EXHIBIT 10.177


                                                               EXECUTION VERSION

          FIRST AMENDED AND RESTATED LAKES WORKING CAPITAL ADVANCE NOTE

$2,000,000                                                    January 25, 2006
                                                              Dowagiac, Michigan

     FOR VALUE RECEIVED, the Pokagon Band of Potawatomi Indians (the "Band")
promises to pay to Great Lakes Gaming of Michigan, LLC, a Minnesota limited
liability company ("Lakes"), such sums as may be advanced by Lakes to the Band
as Lakes Working Capital Advances in accordance with Section 5.3 of a Management
Agreement between the Band and Lakes Entertainment, Inc. dated as of July 8,
1999, (as assigned by Lakes Entertainment, Inc. to and assumed by Lakes pursuant
to that certain Assignment and Assumption Agreement dated as of October 16, 2000
by and among the Band, Lakes Entertainment, Inc. and Lakes, and amended by a
Second Amended and Restated Assignment and Assumption Agreement of even date
hereof (the "Assignment Agreement")); and as amended and restated by a First
Amended and Restated Management Agreement dated as of October 16, 2000, a Second
Amended and Restated Management Agreement dated as of December 22, 2004, and a
Third Amended and Restated Management Agreement of even date hereof
(collectively, and as heretofore and hereafter further amended, substituted,
restated and modified, the "Management Agreement"); provided that the principal
amount due hereunder shall not exceed Two Million Dollars ($2,000,000.00).

     1. Advances: Funding.
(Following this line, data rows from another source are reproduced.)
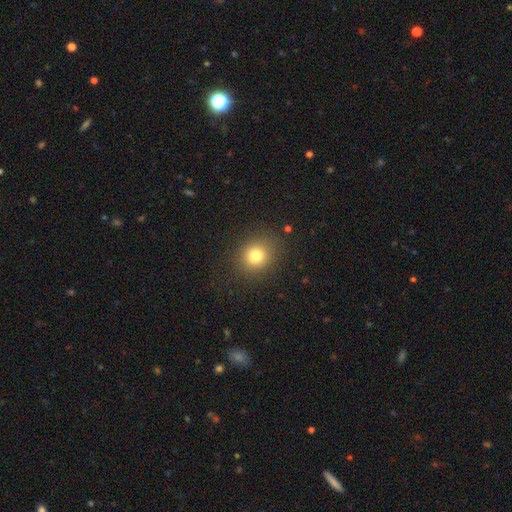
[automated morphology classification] This appears to be a smooth galaxy with no disk features (78%) that is round (75%). Merging: none (86%).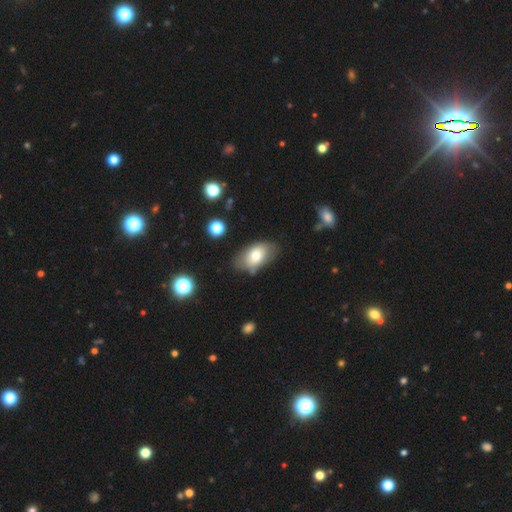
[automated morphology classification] Smooth or featured: smooth — 71% (featured or disk — 21%)
How rounded: in between — 92% (round — 6%)
Merging: none — 68% (minor disturbance — 22%)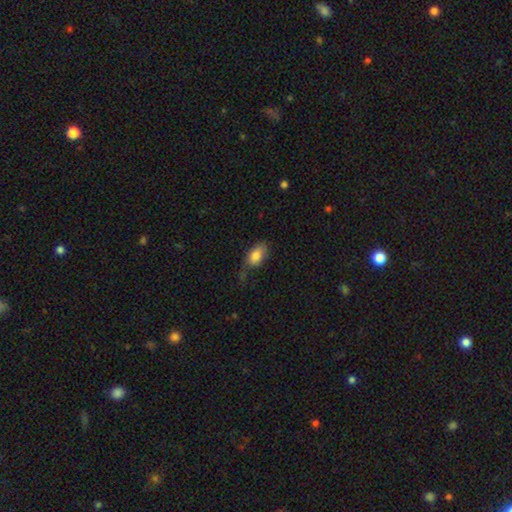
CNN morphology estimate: This appears to be a smooth galaxy with no disk features (81%) that is in between round and cigar-shaped (91%). Merging: none (46%).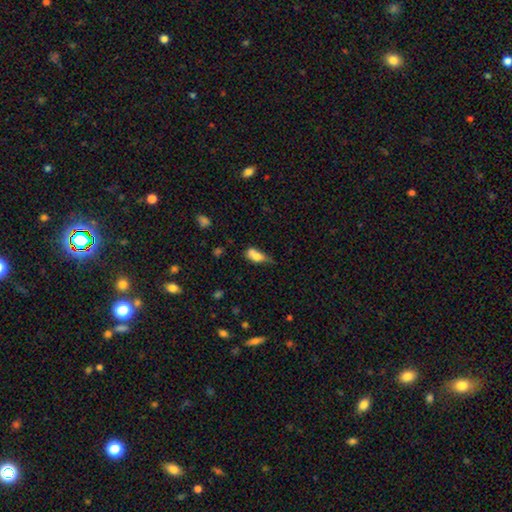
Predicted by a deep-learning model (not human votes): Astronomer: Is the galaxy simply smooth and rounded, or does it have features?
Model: smooth — 72%.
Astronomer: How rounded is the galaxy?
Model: in between — 78%.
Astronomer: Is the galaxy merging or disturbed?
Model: merger — 29% (runner-up: minor disturbance, 28%).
Lakes shall notify the Band in writing by overnight
courier service of the amounts of any operating cash shortfalls in the first six
months after the Commencement Date, and shall furnish a written accounting
showing the derivation of such amount (the "Lakes Cash Shortfall Notice").
Advances under this Note shall be made by Lakes (a) upon written request by the
Band to Lakes in the form of Draw Request attached as Exhibit A or (b), in the
event of an emergency cash shortfall which threatens the immediate cessation or
curtailment of operations of the Enterprise, by advances in the amount needed to
avoid such immediate cessation or curtailment. Notices given by Lakes and Draw
Requests submitted by the Band under this Note shall be sent via overnight
courier service to the addresses set out in Section 17.2 of the Management
Agreement. Advances under this Note shall be funded by Lakes through wire
transfer of funds to one or more Enterprise Accounts in an aggregate amount
equal to the greater of the Draw Request or the amount needed to avoid immediate
cessation or curtailment of operations at the Enterprise, but not to exceed
$2,000,000 in principal advances outstanding at any one time. All Draw Requests
submitted by the Band shall be funded within two (2) business days of the date
that the draw request is received by Lakes. By submitting a Draw Request, the
Band does not waive the right to assert that an additional amount, beyond the
amount shown in the Lakes Cash Shortfall Notice or the Draw Request, should be
advanced by Lakes to cover operating cash shortfalls in accordance with Section
5.3 of the Management Agreement.



     2. Interest. Interest shall accrue on the outstanding balance under this
Note at the Band Interest Rate.

     3. Repayment. Amounts advanced hereunder shall be repaid from Net Revenues
with the priority provided in Section 5.5 of the Management Agreement, subject
to the terms of any applicable subordination agreements.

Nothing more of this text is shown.